In the first two years following the great railroad strike, revolutionaries like Parsons were inhibited by Socialist electoral success. But, once Mayor Harrison won over many Socialist voters, and following an election in 1880 in which a Socialist alderman was deprived of his seat through fraud, they left the party in droves. The revolutionaries rejected electoral politics as a means of social transformation. Initially, they did not use the label "anarchist"; they simply viewed themselves as anti-political revolutionary socialists. But, by 1881, a European movement of revolutionary socialists, dissatisfied with Karl Marx's reliance on labor unions, took up the strategy of the "propaganda of the deed." With the discovery of dynamite, which could be used to make bombs, it seemed that the power relations between workers and capitalists and their backers in the state could be equalized at a single stroke without the need for patient organizing. Bomb throwing would terrorize state authorities and arouse the masses to participate in a revolutionary uprising. Because these revolutionaries believed that capital ruled mainly by the force deployed by government, they were confident that once the state had been abolished a "free society" of autonomous workers' associations would naturally emerge.

This movement spread to the United States when the brilliant orator Johann Most toured the country. Most terrified American society with his bloodthirsty comments about the rich, but he thrilled his working-class immigrant audiences. In 1885 he published a short handbook, Revolutionary War Science, with specific instructions for the use of bombs in urban guerilla warfare and insurrection.

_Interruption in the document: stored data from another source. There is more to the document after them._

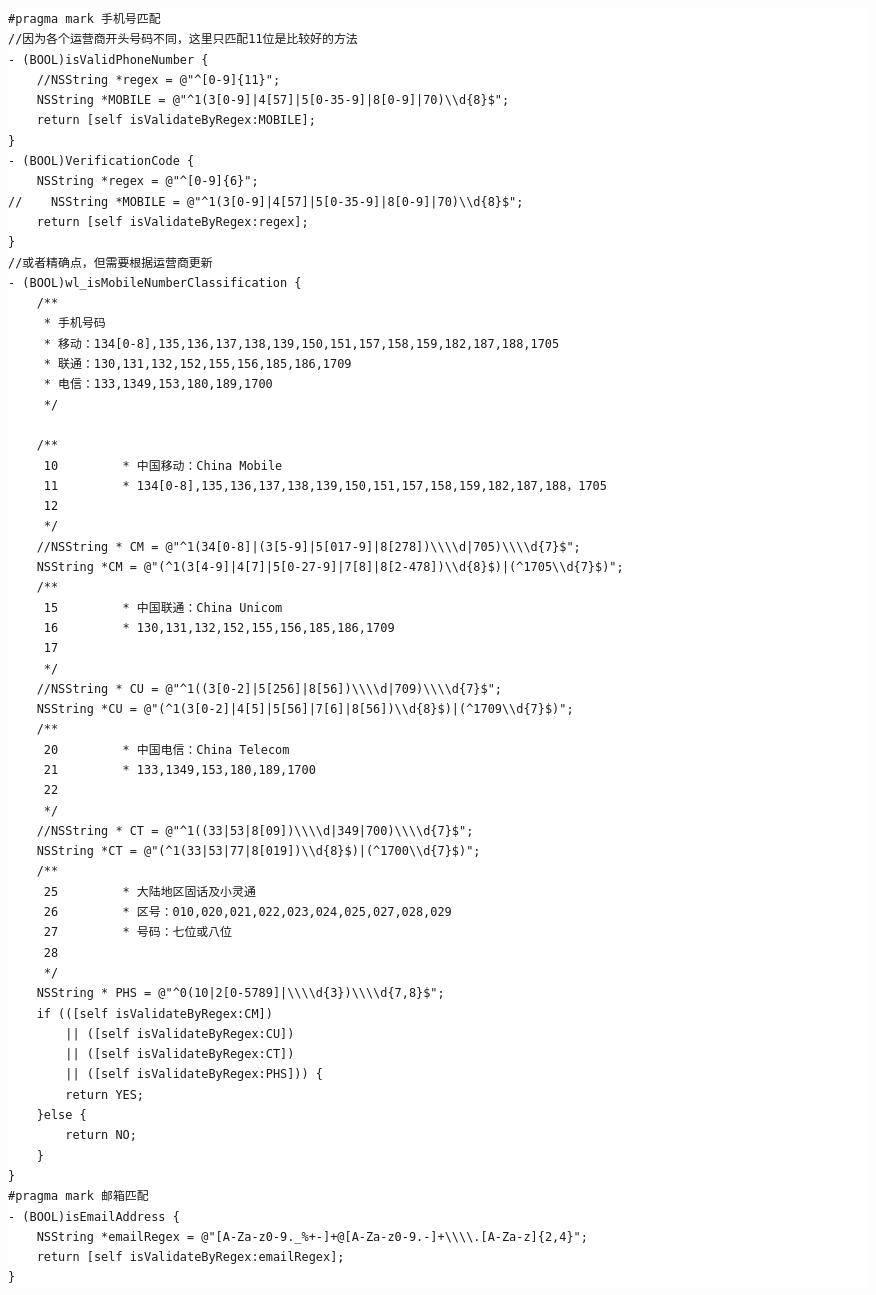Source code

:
 ```
#pragma mark 手机号匹配
//因为各个运营商开头号码不同，这里只匹配11位是比较好的方法
- (BOOL)isValidPhoneNumber {
    //NSString *regex = @"^[0-9]{11}";
    NSString *MOBILE = @"^1(3[0-9]|4[57]|5[0-35-9]|8[0-9]|70)\\d{8}$";
    return [self isValidateByRegex:MOBILE];
}
- (BOOL)VerificationCode {
    NSString *regex = @"^[0-9]{6}";
//    NSString *MOBILE = @"^1(3[0-9]|4[57]|5[0-35-9]|8[0-9]|70)\\d{8}$";
    return [self isValidateByRegex:regex];
}
//或者精确点，但需要根据运营商更新
- (BOOL)wl_isMobileNumberClassification {
    /**
     * 手机号码
     * 移动：134[0-8],135,136,137,138,139,150,151,157,158,159,182,187,188,1705
     * 联通：130,131,132,152,155,156,185,186,1709
     * 电信：133,1349,153,180,189,1700
     */
    
    /**
     10         * 中国移动：China Mobile
     11         * 134[0-8],135,136,137,138,139,150,151,157,158,159,182,187,188，1705
     12
     */
    //NSString * CM = @"^1(34[0-8]|(3[5-9]|5[017-9]|8[278])\\\\d|705)\\\\d{7}$";
    NSString *CM = @"(^1(3[4-9]|4[7]|5[0-27-9]|7[8]|8[2-478])\\d{8}$)|(^1705\\d{7}$)";
    /**
     15         * 中国联通：China Unicom
     16         * 130,131,132,152,155,156,185,186,1709
     17
     */
    //NSString * CU = @"^1((3[0-2]|5[256]|8[56])\\\\d|709)\\\\d{7}$";
    NSString *CU = @"(^1(3[0-2]|4[5]|5[56]|7[6]|8[56])\\d{8}$)|(^1709\\d{7}$)";
    /**
     20         * 中国电信：China Telecom
     21         * 133,1349,153,180,189,1700
     22
     */
    //NSString * CT = @"^1((33|53|8[09])\\\\d|349|700)\\\\d{7}$";
    NSString *CT = @"(^1(33|53|77|8[019])\\d{8}$)|(^1700\\d{7}$)";
    /**
     25         * 大陆地区固话及小灵通
     26         * 区号：010,020,021,022,023,024,025,027,028,029
     27         * 号码：七位或八位
     28
     */
    NSString * PHS = @"^0(10|2[0-5789]|\\\\d{3})\\\\d{7,8}$";
    if (([self isValidateByRegex:CM])
        || ([self isValidateByRegex:CU])
        || ([self isValidateByRegex:CT])
        || ([self isValidateByRegex:PHS])) {
        return YES;
    }else {
        return NO;
    }
}
#pragma mark 邮箱匹配
- (BOOL)isEmailAddress {
    NSString *emailRegex = @"[A-Za-z0-9._%+-]+@[A-Za-z0-9.-]+\\\\.[A-Za-z]{2,4}";
    return [self isValidateByRegex:emailRegex];
}
```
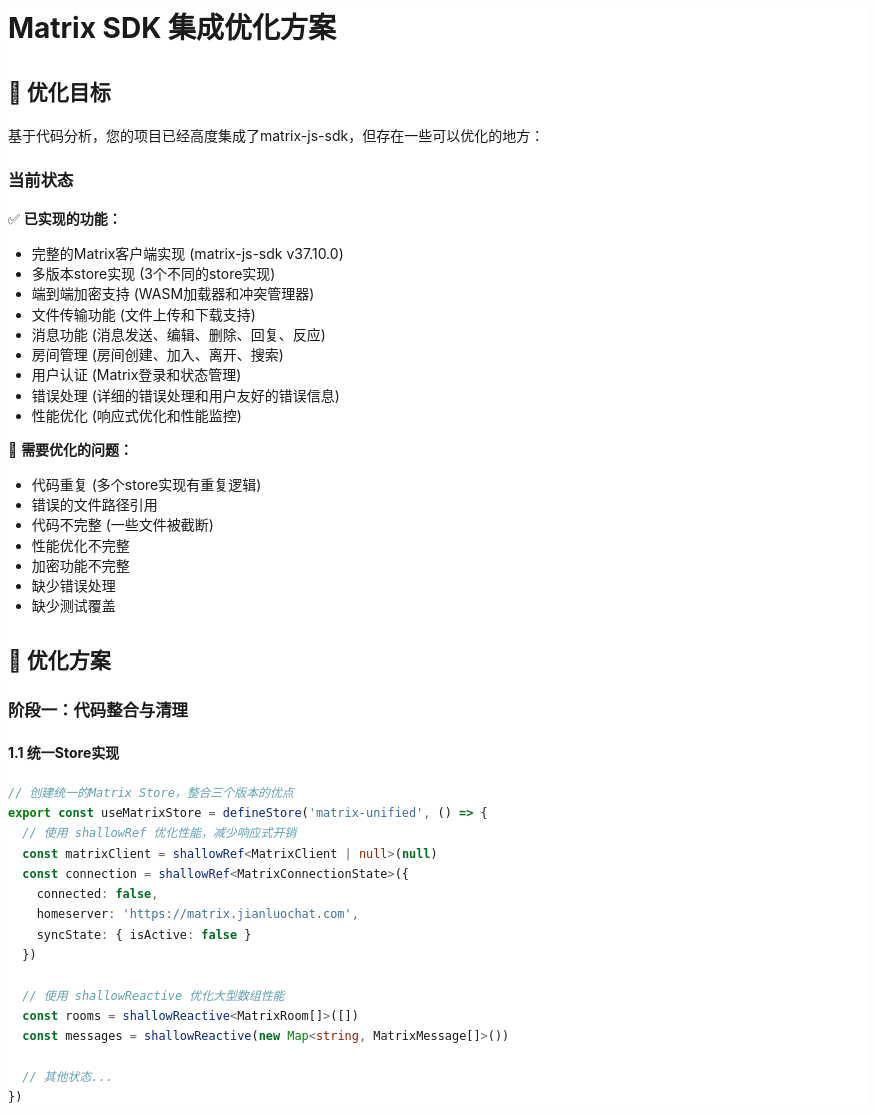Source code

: # Matrix SDK 集成优化方案

## 🎯 优化目标

基于代码分析，您的项目已经高度集成了matrix-js-sdk，但存在一些可以优化的地方：

### 当前状态
✅ **已实现的功能：**
- 完整的Matrix客户端实现 (matrix-js-sdk v37.10.0)
- 多版本store实现 (3个不同的store实现)
- 端到端加密支持 (WASM加载器和冲突管理器)
- 文件传输功能 (文件上传和下载支持)
- 消息功能 (消息发送、编辑、删除、回复、反应)
- 房间管理 (房间创建、加入、离开、搜索)
- 用户认证 (Matrix登录和状态管理)
- 错误处理 (详细的错误处理和用户友好的错误信息)
- 性能优化 (响应式优化和性能监控)

🔧 **需要优化的问题：**
- 代码重复 (多个store实现有重复逻辑)
- 错误的文件路径引用
- 代码不完整 (一些文件被截断)
- 性能优化不完整
- 加密功能不完整
- 缺少错误处理
- 缺少测试覆盖

## 🚀 优化方案

### 阶段一：代码整合与清理

#### 1.1 统一Store实现
```typescript
// 创建统一的Matrix Store，整合三个版本的优点
export const useMatrixStore = defineStore('matrix-unified', () => {
  // 使用 shallowRef 优化性能，减少响应式开销
  const matrixClient = shallowRef<MatrixClient | null>(null)
  const connection = shallowRef<MatrixConnectionState>({
    connected: false,
    homeserver: 'https://matrix.jianluochat.com',
    syncState: { isActive: false }
  })
  
  // 使用 shallowReactive 优化大型数组性能
  const rooms = shallowReactive<MatrixRoom[]>([])
  const messages = shallowReactive(new Map<string, MatrixMessage[]>())
  
  // 其他状态...
})
```
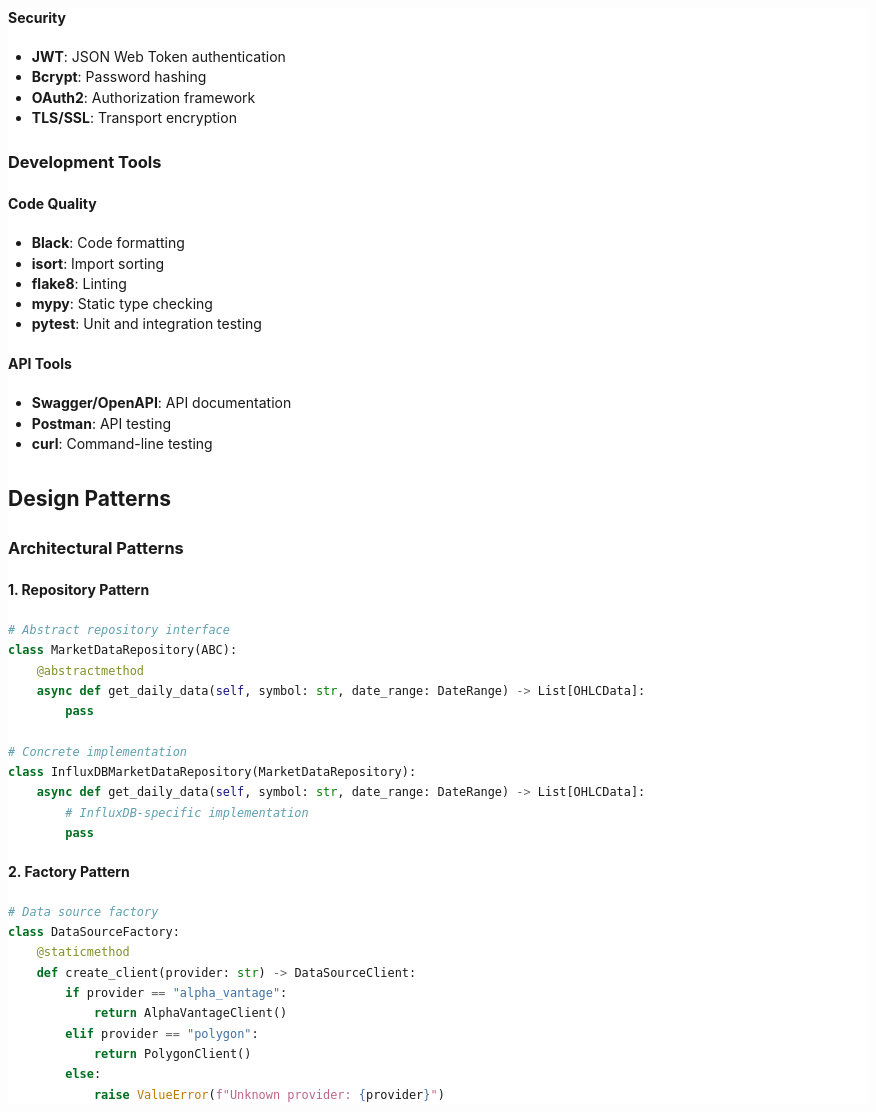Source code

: #### Security
- **JWT**: JSON Web Token authentication
- **Bcrypt**: Password hashing
- **OAuth2**: Authorization framework
- **TLS/SSL**: Transport encryption

### Development Tools

#### Code Quality
- **Black**: Code formatting
- **isort**: Import sorting
- **flake8**: Linting
- **mypy**: Static type checking
- **pytest**: Unit and integration testing

#### API Tools
- **Swagger/OpenAPI**: API documentation
- **Postman**: API testing
- **curl**: Command-line testing

## Design Patterns

### Architectural Patterns

#### 1. Repository Pattern
```python
# Abstract repository interface
class MarketDataRepository(ABC):
    @abstractmethod
    async def get_daily_data(self, symbol: str, date_range: DateRange) -> List[OHLCData]:
        pass

# Concrete implementation
class InfluxDBMarketDataRepository(MarketDataRepository):
    async def get_daily_data(self, symbol: str, date_range: DateRange) -> List[OHLCData]:
        # InfluxDB-specific implementation
        pass
```

#### 2. Factory Pattern
```python
# Data source factory
class DataSourceFactory:
    @staticmethod
    def create_client(provider: str) -> DataSourceClient:
        if provider == "alpha_vantage":
            return AlphaVantageClient()
        elif provider == "polygon":
            return PolygonClient()
        else:
            raise ValueError(f"Unknown provider: {provider}")
```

Concentrated in Chicago, the American anarchist movement coalesced at the Pittsburgh Congress of 1883. There they founded the International Working People's Association (IWPA) or "Black International" on the ashes of the fading electoral-oriented socialist movement. Though all were united on the strategy of revolutionary direct action through the use of dynamite, the leadership of the Chicago anarchists was rooted in the trade unions. Anticipating the anarcho-syndicalism of the Industrial Workers of the World (IWW), what became known as the "Chicago Idea" viewed unions as the nucleus of the future free society. Rather than limiting their objectives to piecemeal improvements, Chicago anarchists advocated that unions prepare for uncompromising revolutionary action. 2

By 1886, there were approximately 2800 anarchists in the city organized in twenty-six autonomous groups. But, their influence far outweighed their numbers. They supported seven daily newspapers with a combined circulation of 30,000 and held periodic picnics, parades, dances, and celebrations of revolutionary events such as the Paris Commune -- all of which gave them a substantial public presence. The anarchists also led one of three large labor federations.3

But, was Chicago on the verge of a revolution? Despite the faith of the anarchists that a working-class insurrection for a "free society" was inevitable and imminent, there is little evidence of a looming revolution in mid-1880s Chicago. Mayor Harrison's wooing of the socialists had divided the movement, with the anarchists representing only one of its wings. The city's labor movement was also divided into three labor federations, each with distinct politics. Moreover, by 1886 the older labor goal of ending the wage-labor system through producers' cooperatives (analogous to the anarchists' free society) had given way to raising the standard of living through shorter hours and higher wages -- Samuel Gompers "more." On the other hand, whatever the objective situation may have been, many leaders of the city's upper class were insecure in their status and social power and thought that a revolution threatened.


Notes
1. Chicago Tribune, Apr. 26, 1878.

2. Excellent discussions of the beliefs of the Chicago anarchists are available in David, Haymarket Affair, 101-37 and Avrich, Haymarket Tragedy, 79-175.

3. On the political culture of Chicago anarchism see Bruce C. Nelson, Beyond the Martyrs: A Social History of Chicago's Anarchists, 1870-1900 (New Brunswick, N. J.: Rutgers University Press, 1988).